Und mal wieder Ornette Coleman...
Ich habe versucht, das große Ornette Coleman Mysterium zu knacken, aber es ist mir nicht gelungen.
Ich spreche von Harmolodics. Hinter diesem Wort verbirgt sich angeblich ein besonderes Improvisationskonzept, das Ornette irgendwann während (oder nach) seiner Free Jazz Phase entwickelt hat. Wenn ich die Musik seiner mittleren und späten Phase höre, merke ich zwar, dass sie sich stilistisch verändert hat, dass da aber irgendein theoretischer Überbau dahintersteht konnte ich nie erkennen.
Das Wort "Harmolodics" klingt nach nach einer Verschmelzung von Melodien und Harmonien... aber was ist darunter zu verstehen?
Ich habe ein wenig recherchiert und als Erklärung folgendes Zitat von Ornette gefunden: "harmony, melody, speed, rhythm, time and phrases all have equal position in the results that come from the placing and spacing of ideas". Mit position dürfte der Wert gemeint sein. Alle musikalischen Parameter und Aspekte sind also gleich wichtig.
Das allerdings ist höchstens eine Ästhetik, kein Improvisationskonzept. Es bleibt ja trotzdem noch die Frage, nach welchen Kriterien improvisiert wird.
Der englische Wikipedia zu dem Begriff nennt zwei mögliche Bezüge:
Zum einen serielle Musik. Das ist eine Weiterführung der Zwölftontechnik, maßgeblich von Pierre Boulez entwickelt, in der auch alle musikalischen Elemente gleichbedeutend behandelt werden. Boulez erfindet eine Technik, nach der verschiedenste Tonhöhen, Tondauern, Lautstärken und Klangfarben sich durch einen vorher festgelegten Mechanismus systematisch immer wieder neu in einem Klang zusammenfinden.
Zum anderen Überlagerungen mehrerer ähnlicher Motive, wobei der Begriff Polytonalität fällt (wenn ich beispielsweise ein Motiv in einer bestimmten Tonart gleichzeitig auf eine anderer Stufe spiele bekomme ich eine zweite Tonart gleichzeitig. Noch mehr gleichzeitig ergibt Polytonalität).
Der erste Bezug ist offenbar verwandt mit der Idee der Gleichberechtigung unterschiedlichster musikalischer Elemete. Boulez notiert seine Klänge allerdings penibel genau in Noten. Bei ihm ist nichts improvisiert.
Der zweite Bezug veranschaulicht eine Möglichkeit, wie Melodien zu Harmonien erweitert werden können.
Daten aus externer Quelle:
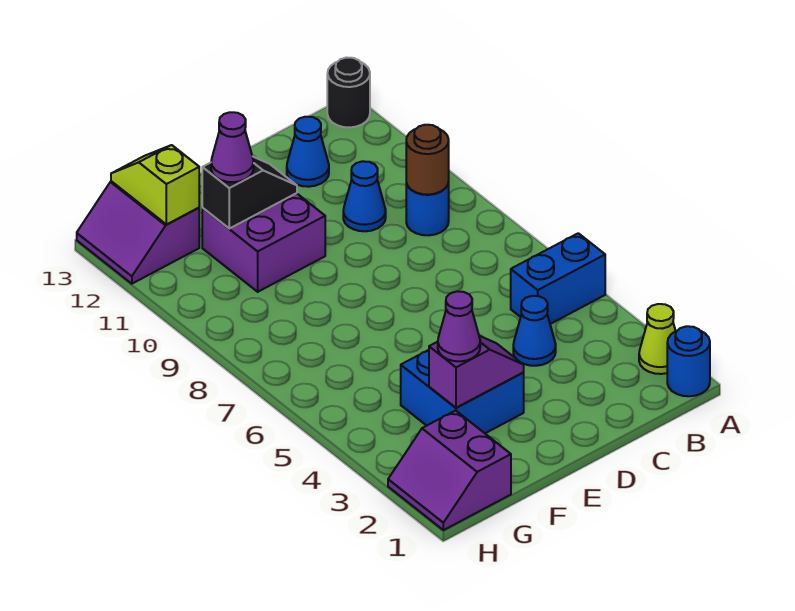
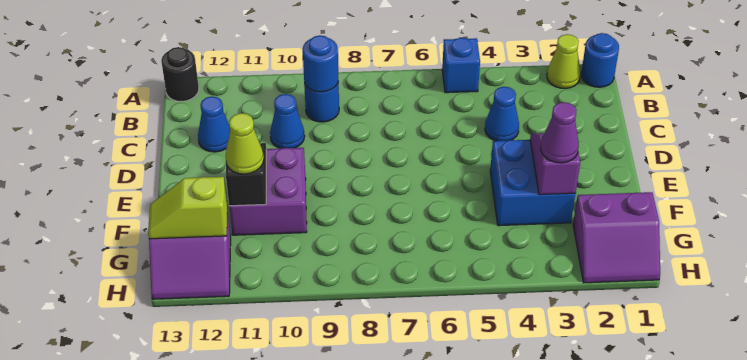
blue 1x2 brick [511,233,605,324] -> blue 1x1 brick [442,38,480,93]
brown 1x1 round brick [406,125,449,195] -> blue 1x1 round brick [303,35,338,92]
purple 1x1 cone [211,112,254,182] -> lime 1x1 cone [226,113,264,174]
Etwas Vergleichbares findet sich allerdings in jeder polyphonen Musik.
Diese Bezüge bieten ästhetische Orientierungen, über Ornette Colemans Verfahren sagen sie nichts. Wie geht er vor?
Angeblich hat er ein Buch geschrieben "The Harmolodic Theory", das aber nicht veröffentlicht wurde. Einen kleinen Einblick bietet ein kurzer Aufsatz namens
The Harmolodic Manifesto. Hier schreibt Coleman, seine Musik könne in einem einzigen Augenblick auf alle Stile, Formen und Klänge zurückgreifen. An einer Stelle ist von Wiederholungen die Rede... allerdings von Wiederholungen gleicher Elemente auf unterschiedlichen Instrumenten (> alle Klänge). Coleman bezieht sich auf sein hin und wieder zu hörendes Wechseln zwischen Saxophon, Trompete und Geige.
Alles schön und gut, sage ich, was ich gelesen habe, habe ich verstanden. Es lässt sich aber vollkommen mit totaler Freiheit gleichsetzen. Es geht bereits völlig in der Idee von Free Jazz auf. Inwiefern besteht ein Unterschied zwischen Free Jazz und Harmolodics? Ich weiß es nicht. Auch mein Ohr verrät es mir nicht.
Auf der Aufnahme "Ornette Coleman Town Hall 1962" ist ein Stück für Streichqurtett von ihm enthalten. Es wird behauptet, dass sei sein erstes harmolodisches Werk. Ich höre es und spüre so stark wie noch nie die Verwandtschaft zur Musik der zweiten Wiener Schule (Schoenberg, Berg, Webern) der 20er und 30er Jahre. Die Musik kommt mir komponiert und nicht improvisiert vor. Inwiefern besteht ein Unterschied zwischen Expressionsimus und Harmolodics? Ich weiß es nicht. Auch mein Ohr verrät es mir nicht.
Vielleicht muss ich einen Fachmann fragen.